(LCP) La Société québécoise du cannabis « travaille avec ses fournisseurs à identifier des pistes de solution qui permettront de réduire le suremballage dans le respect des règlements en vigueur », indique le ministre des Finances en réponse à une pétition qui réclame l’adoption par la SQDC d’une politique d’emballage plus écologique.

 

« Ces pistes portent notamment sur l’intégration de critères écoresponsables dans le choix des contenants et emballages, comme l’utilisation de matières recyclées ou recyclables ou la réduction de la taille des contenants, ou encore sur la mise en place d’initiatives favorisant la récupération et la réutilisation des contenants de cannabis », précise Eric Girard.

 

Cependant, les exigences gouvernementales en matière d’étiquetage et d’emballage imposées par la Loi sur le cannabis et par Santé Canada « réduisent considérablement les options d’emballage allégé », affirme le ministre.

 

« Ces exigences très strictes ont pour but d’éviter la consommation accidentelle, de dissuader les enfants et les jeunes de consommer les produits du cannabis et de fournir aux consommateurs assez d’information pour leur permettre de prendre des décisions éclairées », explique-t-il.

 

« Les emballages doivent être à l’épreuve des odeurs, inviolables et opaques.
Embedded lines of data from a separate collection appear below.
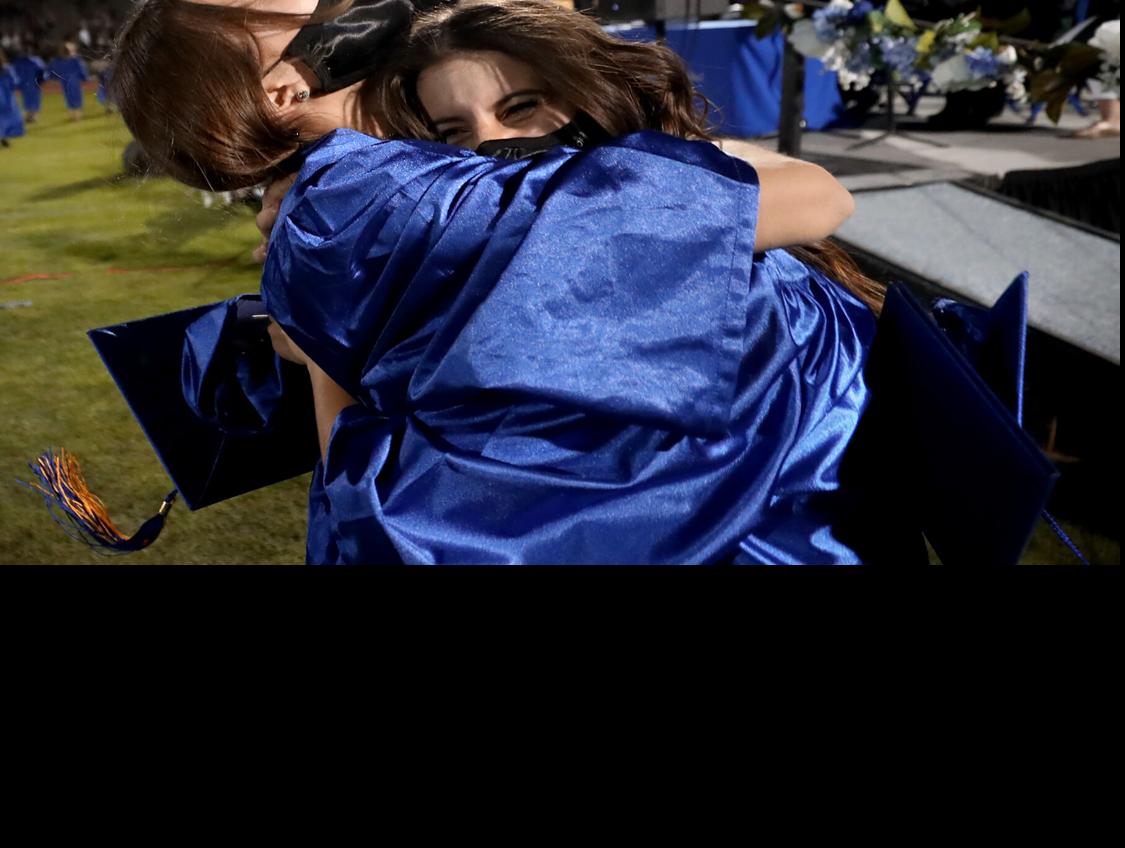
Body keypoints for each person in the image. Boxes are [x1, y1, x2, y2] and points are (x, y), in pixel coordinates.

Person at [109, 0, 893, 564]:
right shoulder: (399, 201)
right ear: (279, 86)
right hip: (697, 519)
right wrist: (639, 157)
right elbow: (815, 197)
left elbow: (344, 444)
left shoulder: (350, 197)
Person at [48, 40, 87, 120]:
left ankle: (74, 114)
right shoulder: (74, 60)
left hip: (66, 80)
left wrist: (52, 77)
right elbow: (81, 69)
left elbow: (53, 71)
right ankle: (76, 114)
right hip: (72, 80)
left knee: (69, 96)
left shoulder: (68, 60)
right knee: (74, 96)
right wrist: (84, 77)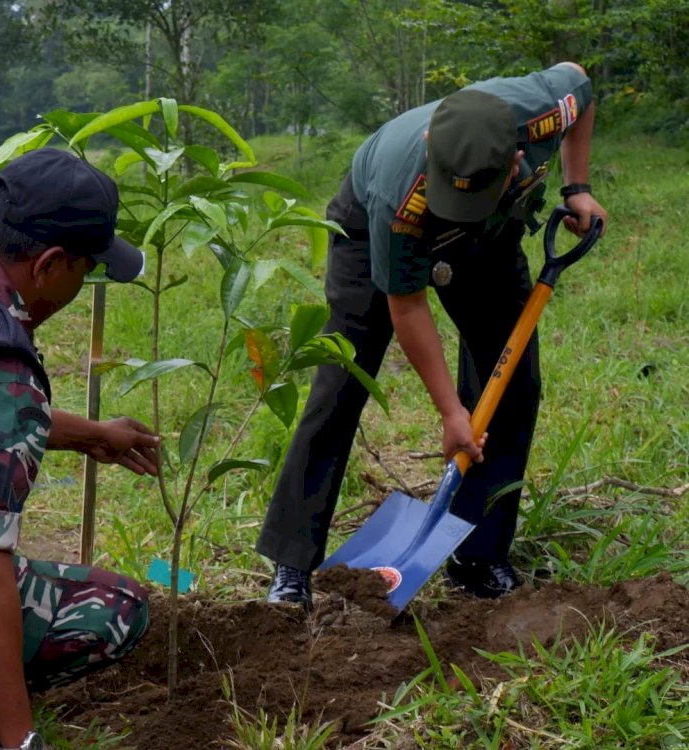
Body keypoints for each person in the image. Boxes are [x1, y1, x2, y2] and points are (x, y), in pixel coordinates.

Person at [257, 62, 608, 609]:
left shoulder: (542, 107)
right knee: (341, 380)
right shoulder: (403, 196)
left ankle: (479, 555)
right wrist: (451, 415)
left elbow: (581, 86)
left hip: (490, 234)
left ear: (516, 157)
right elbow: (408, 305)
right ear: (429, 143)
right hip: (373, 226)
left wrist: (578, 186)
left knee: (511, 382)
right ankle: (293, 562)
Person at [0, 148, 159, 749]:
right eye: (85, 269)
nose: (81, 285)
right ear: (51, 264)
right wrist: (21, 743)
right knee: (113, 607)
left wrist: (93, 434)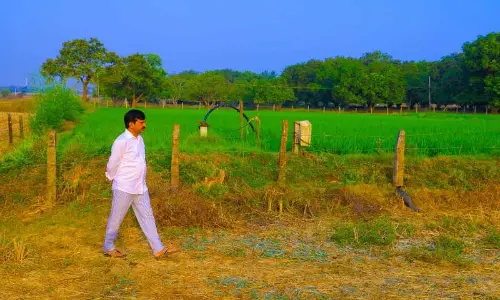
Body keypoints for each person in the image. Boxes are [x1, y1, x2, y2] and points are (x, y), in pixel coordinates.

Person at [103, 109, 178, 258]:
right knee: (116, 218)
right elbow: (113, 162)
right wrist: (110, 176)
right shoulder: (121, 142)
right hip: (124, 187)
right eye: (141, 122)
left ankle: (158, 249)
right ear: (131, 124)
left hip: (140, 187)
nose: (144, 125)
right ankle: (108, 246)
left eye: (144, 122)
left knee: (147, 217)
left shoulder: (140, 140)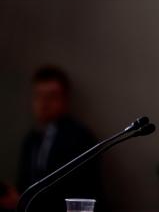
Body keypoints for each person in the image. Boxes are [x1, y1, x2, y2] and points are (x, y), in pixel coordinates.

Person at [17, 66, 103, 212]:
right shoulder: (31, 138)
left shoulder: (79, 136)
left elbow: (78, 187)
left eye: (51, 97)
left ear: (65, 99)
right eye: (39, 96)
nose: (44, 104)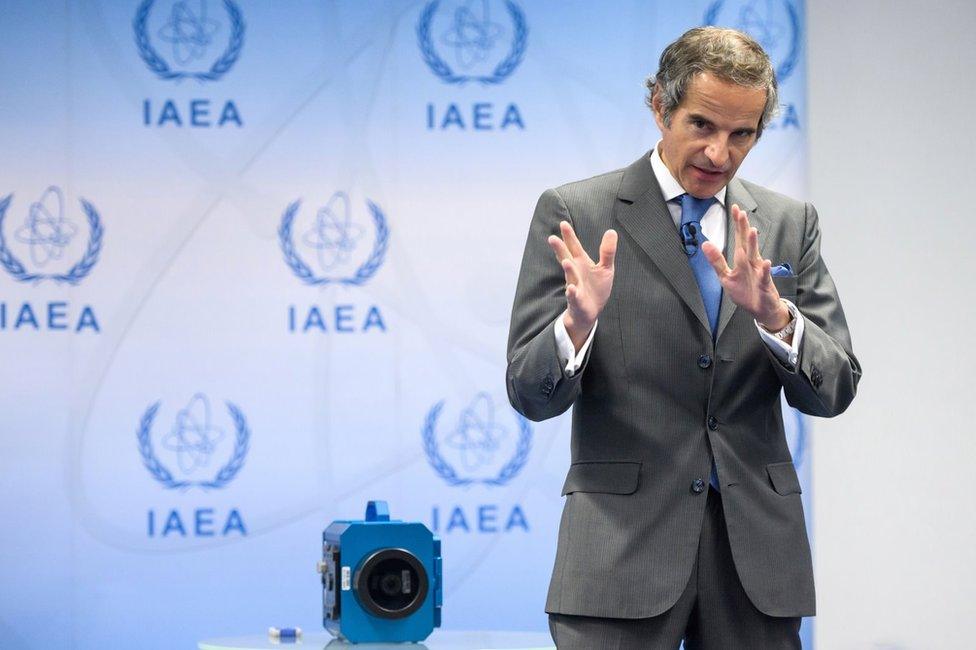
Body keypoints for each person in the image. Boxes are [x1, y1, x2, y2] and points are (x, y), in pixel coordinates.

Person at [506, 27, 861, 649]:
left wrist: (778, 321)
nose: (719, 153)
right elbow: (530, 394)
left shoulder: (786, 223)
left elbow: (833, 392)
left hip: (756, 563)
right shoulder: (579, 212)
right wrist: (576, 324)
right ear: (659, 106)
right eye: (701, 125)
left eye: (741, 134)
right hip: (619, 555)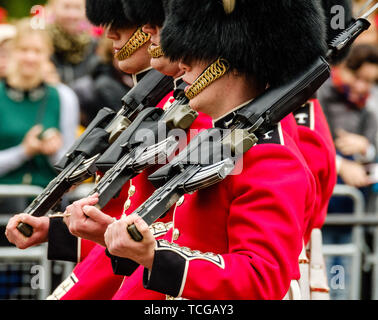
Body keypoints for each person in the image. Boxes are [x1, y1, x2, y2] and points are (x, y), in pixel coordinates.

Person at [65, 0, 325, 300]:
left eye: (195, 51)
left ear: (230, 59)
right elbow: (180, 238)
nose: (181, 62)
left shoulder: (272, 157)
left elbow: (260, 278)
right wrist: (114, 234)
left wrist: (154, 257)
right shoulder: (217, 138)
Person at [5, 0, 211, 300]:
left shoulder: (195, 119)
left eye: (127, 22)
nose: (110, 33)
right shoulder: (159, 107)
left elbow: (174, 236)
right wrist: (56, 230)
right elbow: (125, 221)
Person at [318, 43, 378, 299]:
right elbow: (309, 143)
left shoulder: (367, 110)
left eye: (371, 81)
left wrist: (366, 150)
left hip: (352, 214)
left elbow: (371, 148)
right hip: (319, 215)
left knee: (342, 288)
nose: (364, 87)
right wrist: (342, 164)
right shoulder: (318, 97)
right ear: (344, 68)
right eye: (360, 78)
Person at [0, 19, 79, 214]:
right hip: (3, 203)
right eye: (23, 50)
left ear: (47, 55)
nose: (30, 57)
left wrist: (53, 151)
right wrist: (24, 151)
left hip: (46, 206)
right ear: (11, 53)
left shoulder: (63, 96)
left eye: (37, 51)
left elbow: (72, 168)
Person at [46, 0, 98, 85]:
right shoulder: (43, 43)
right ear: (53, 8)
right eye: (66, 7)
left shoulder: (94, 45)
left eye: (78, 8)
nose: (72, 15)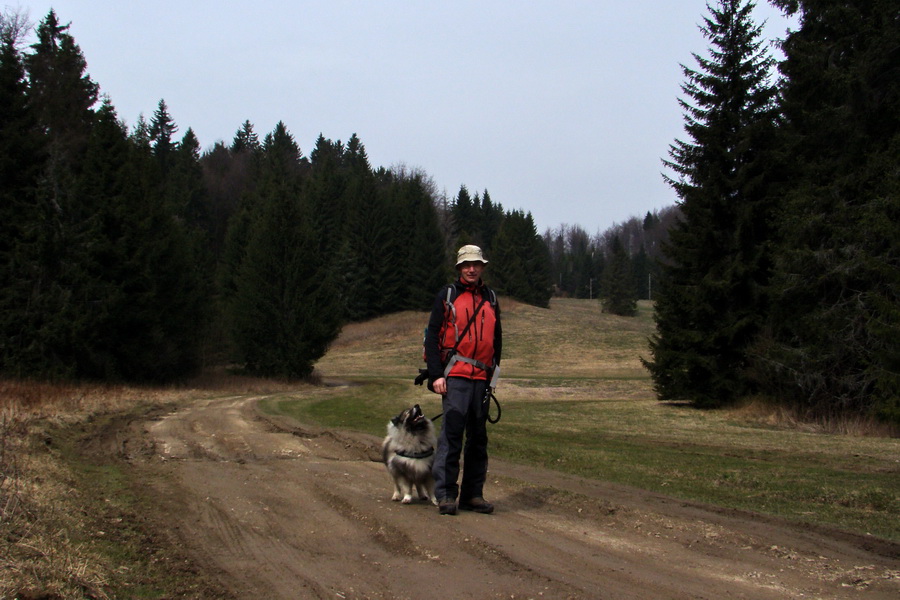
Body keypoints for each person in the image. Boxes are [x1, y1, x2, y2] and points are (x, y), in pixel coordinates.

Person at [424, 245, 502, 515]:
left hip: (482, 378)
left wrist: (494, 375)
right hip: (455, 376)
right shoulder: (447, 295)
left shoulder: (490, 297)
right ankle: (446, 494)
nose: (472, 269)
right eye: (466, 265)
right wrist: (435, 375)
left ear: (482, 267)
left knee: (478, 439)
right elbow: (432, 337)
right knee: (452, 436)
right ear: (459, 268)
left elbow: (497, 340)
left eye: (476, 264)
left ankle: (473, 494)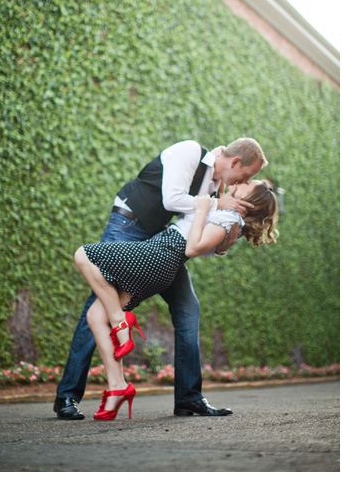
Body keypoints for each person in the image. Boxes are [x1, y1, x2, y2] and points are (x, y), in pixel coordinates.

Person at [54, 138, 267, 420]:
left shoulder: (215, 186)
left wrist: (225, 235)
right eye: (247, 175)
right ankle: (67, 395)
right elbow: (173, 199)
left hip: (160, 244)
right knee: (99, 309)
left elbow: (197, 228)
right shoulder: (190, 152)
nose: (245, 181)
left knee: (188, 309)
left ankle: (189, 398)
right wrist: (217, 204)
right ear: (235, 162)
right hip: (128, 225)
Ils doivent inclure un sceau ou être dotés d’un dispositif de sûreté offrant au consommateur une assurance raisonnable qu’ils n’ont pas été ouverts avant la réception. »

 

De plus, « le timbre de la taxe d’accise doit être visible, donc appliqué directement sur l’emballage contenant le cannabis, ou sur l’emballage externe. Ils doivent également satisfaire aux exigences relatives aux emballages protège-enfants prévues au Règlement sur les aliments et drogues », poursuit Eric Girard.

 

C’est sans compter plusieurs informations qui « doivent obligatoirement apparaître sur l’étiquette apposée sur tous les contenants de cannabis, notamment l’avertissement « Tenir hors de la portée des enfants », le poids, la quantité de THC et de CBD dans chaque unité, etc. »

 

Le ministre des Finances souligne par ailleurs « que la plupart des contenants vendus à la SQDC sont recyclables, incluant le plastique, lesquels sont généralement de grade 1 et 5. Ils peuvent donc être déposés dans le bac de la collecte sélective ».